Why Ethical Leadership?
I told my friend Jack Hoban that I am getting a lot of questions from my friends about our up-coming ethical leadership seminar. Martial arts practitioners and spiritual seekers alike want to know why I have chosen to make such a boldly different move in my presentation for this event. I tell my friends I am doing this because I have passed the 60-year mark and there is much I have learned in my decades of study that I have not taught because it just did not seem to be in demand yet. But now things are different. I can no longer wait for my seniors in their 70s and 80s to take that initiative in teaching, and the world seems different now, suffering from financial, ethical, and health crises that have caused so many to question the way they live their lives. I feel morally compelled to do it.
I asked Jack what he tells his friends. Give it to me straight, I said. Why should people trust us on this one, and make it happen to be there with us on this special day in March?
Here’s what Jack wrote back:
Some people (actually many people) have asked about the seminar I am giving in two weeks with Stephen Hayes.
The first question is: Why? Answer: Because I want to. I have been friends with Stephen for almost 30 years. Our lives took different paths over that time, but our friendship remained strong. He introduced me to Hatsumi Sensei at his house and facilitated my first extended solo visit to Japan. He is a brilliant guy with many interesting experiences to share – and I want to continue to share them, and I want my friends to have that opportunity, as well. If they want to.
Second question: What is it about? Answer: It is about ethics, leadership and warriorship. While not a martial arts seminar, per se, it will have all the elements of the sanhsin: body, mind, spirit. We will draw from our martial arts experiences, military experiences, experiences in Tibet and with the Dalai Lama, business…in other words, LIFE. How do you live in the REAL world as an ethical person, a leader and a warrior. You do not need a martial arts uniform (loose-fitting business casual clothing is appropriate) but this ain’t going to be no Anthony Robbins workshop.
Third question: Should I go? Answer: Only you can answer that. But if you agree that the world needs some fierce, ethical leadership in this day and age, you may want to join us. Because that’s what Stephen and I think.
Fourth, (and unspoken) question: You are confusing me – Is this some weird twisting of the Bujinkan? Answer: Bujinkan is Masaaki Hatsumi’s martial art. So, no, this is not Bujinkan. Have both both Stephen Hayes’ and my perspectives of life been impacted by our (very different) experiences with Hatsumi Sensei? Absolutely, and that is part of who we are and what we will present. But this is not a martial arts class. This is an ethics and leadership workshop – for warriors willing to take the lead in their lives.
There is an agenda posted RGI. Check the bottom of the page.

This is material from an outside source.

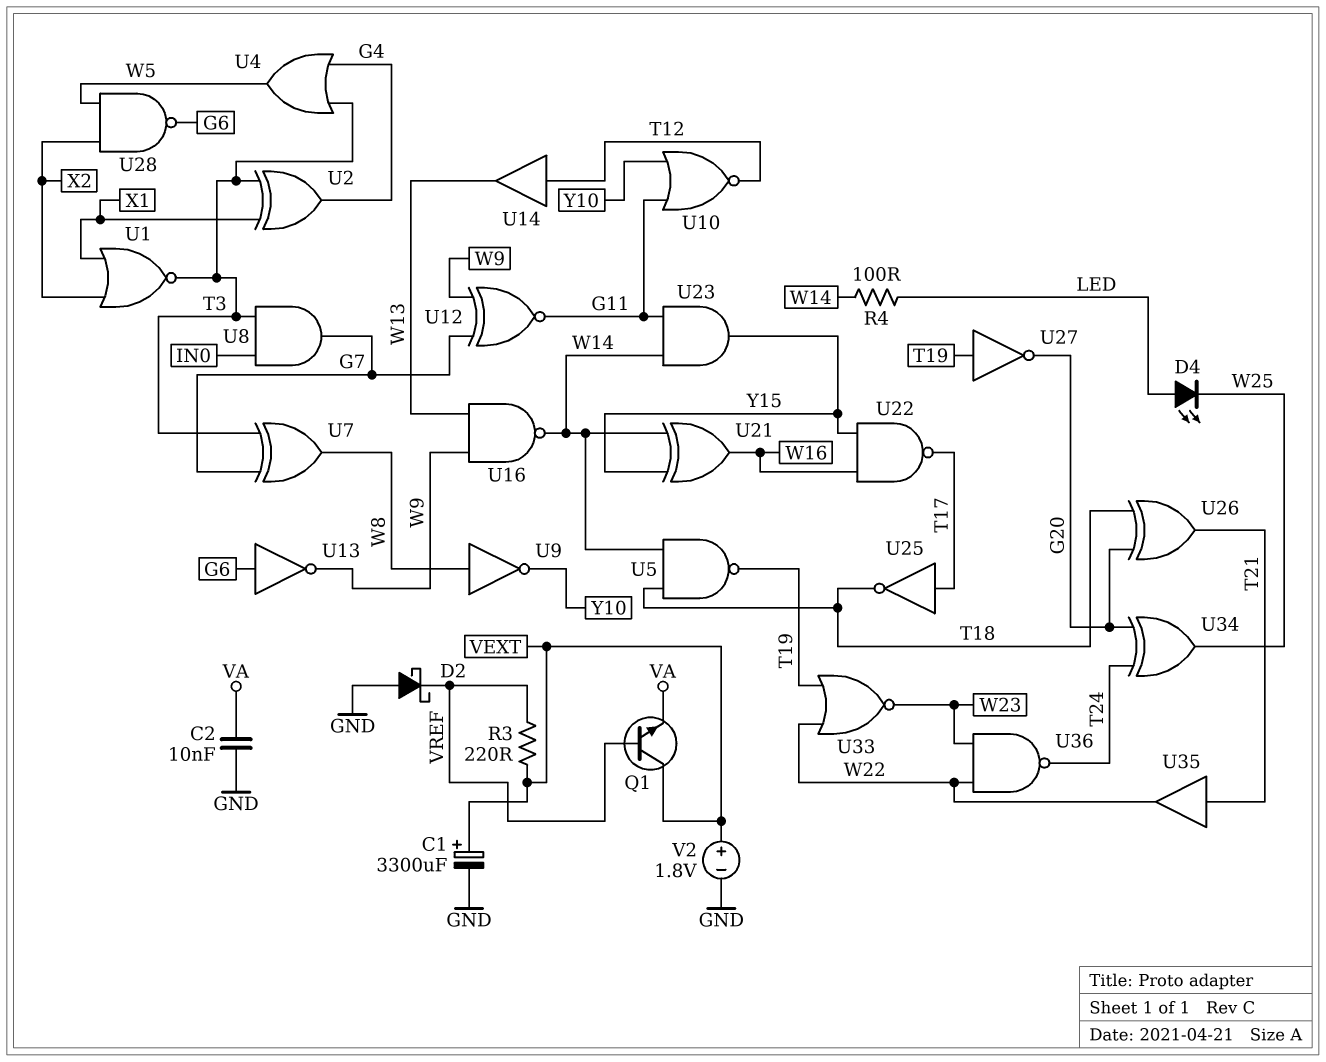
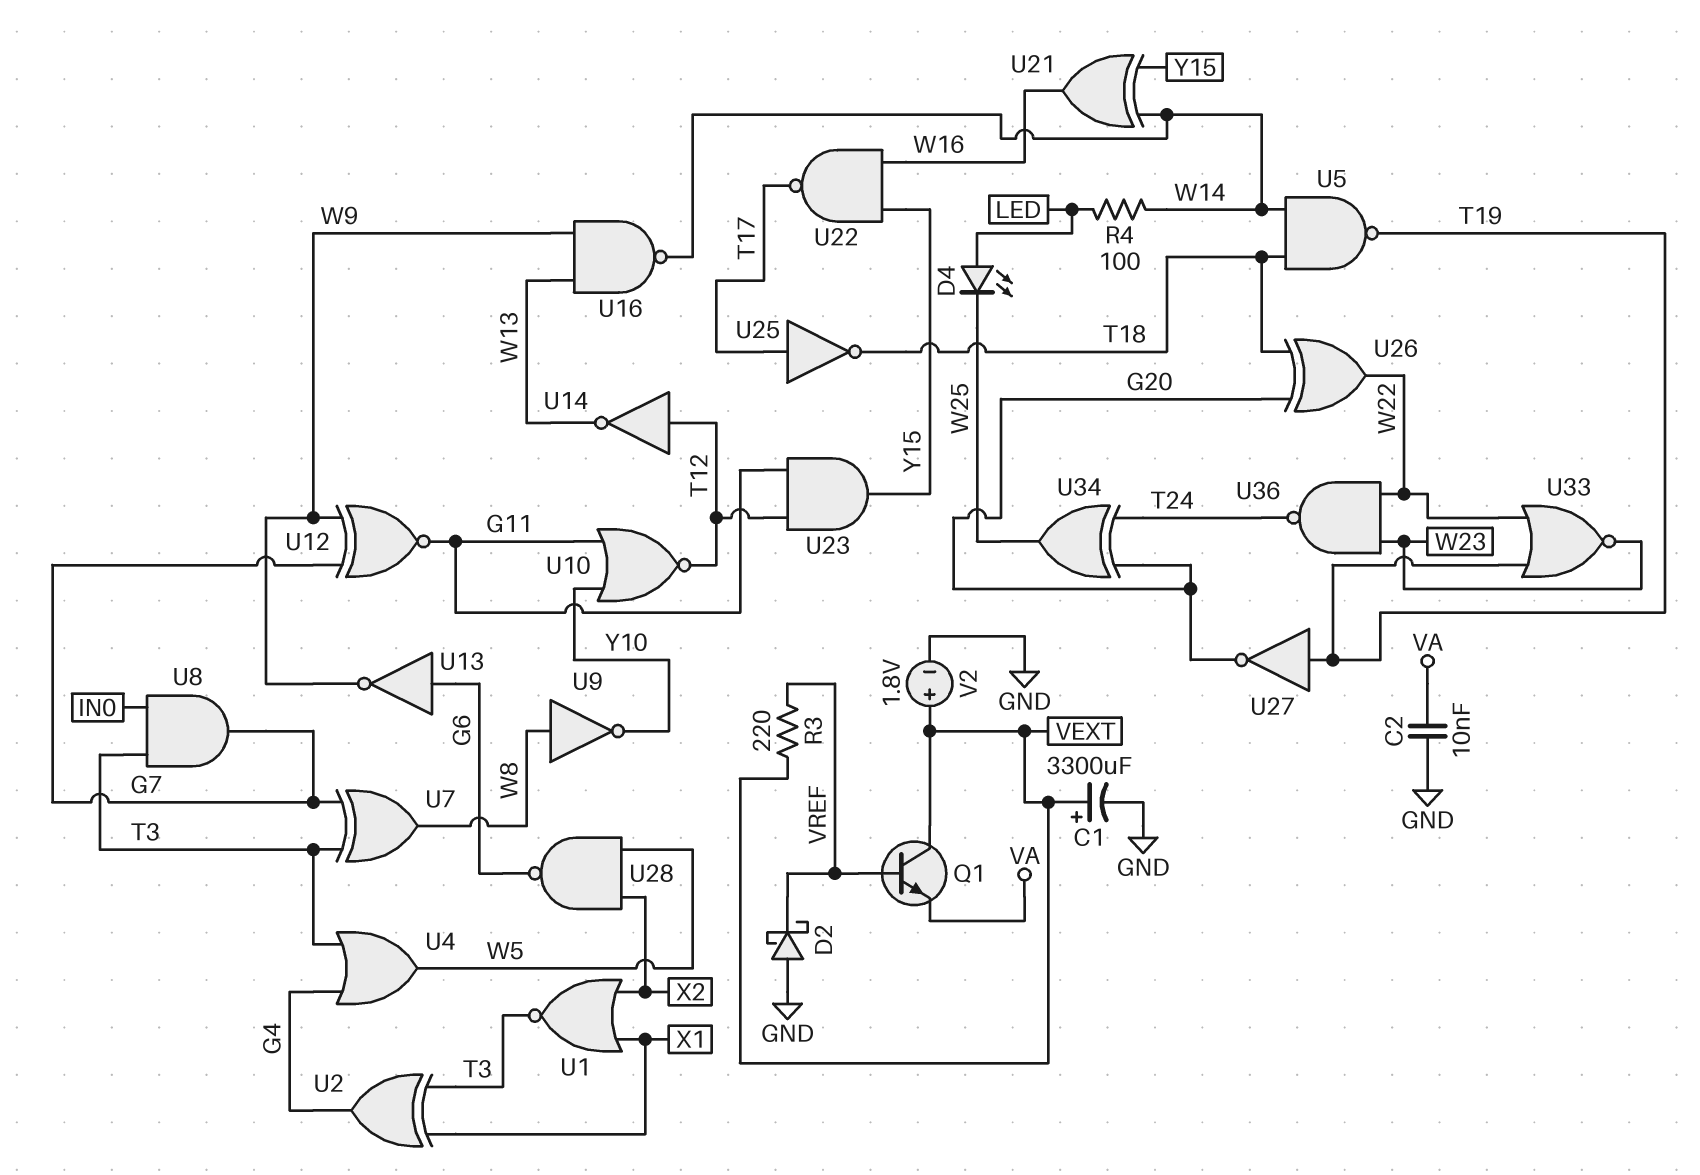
U14: buffer (in T12, out W13) -> NOT (in T12, out W13)
U23: AND (in G11, in W14, out Y15) -> AND (in G11, in T12, out Y15)
U26: XOR (in G20, in T18, out T21) -> XOR (in G20, in T18, out W22)
U35: buffer (in T21, out W22) -> none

Any chance this work will be recorded and available to the public? I am sure many others would benefit from this workshop who are unable to attend.
Great response from Mr. Hoban. Good to see that real friends last throughout the years.
Will this seminar help if you currently have only your family to lead?
If you do the right thing because it is the right thing
you will find out your family is a little bigger than you
thought. And getting the people who want to follow
to be leaders in their own right is . . . challenging.
Ethics are essential in every aspect of life. This just goes along with the idea that martial arts is truely a way of life and not just a sport. A philosophy and not just a set of self defense techniques. Ethics separate the TRUE martial artist from the thug. I would really love to be able to sit in on the sessions because I do believe that this is a topic that has been saddly overlooked in many areas in life. Martial arts included. Thank you An-shu for the life lessons you continue to present to us.
Having only come into the martial arts culture in the last four years, I have been amazed at the amount of unethical conduct there is. I applaud you for this much needed step for a community that once held the warrior virtue at its heart. It seems that the potential economic and physical benefits of martial arts have impacted the practice more than anything else of late.
Thank you for taking this bold step and blazing a trail for others to follow.
Please, please, PLEASE record or video the workshop for those of us who are unable to attend.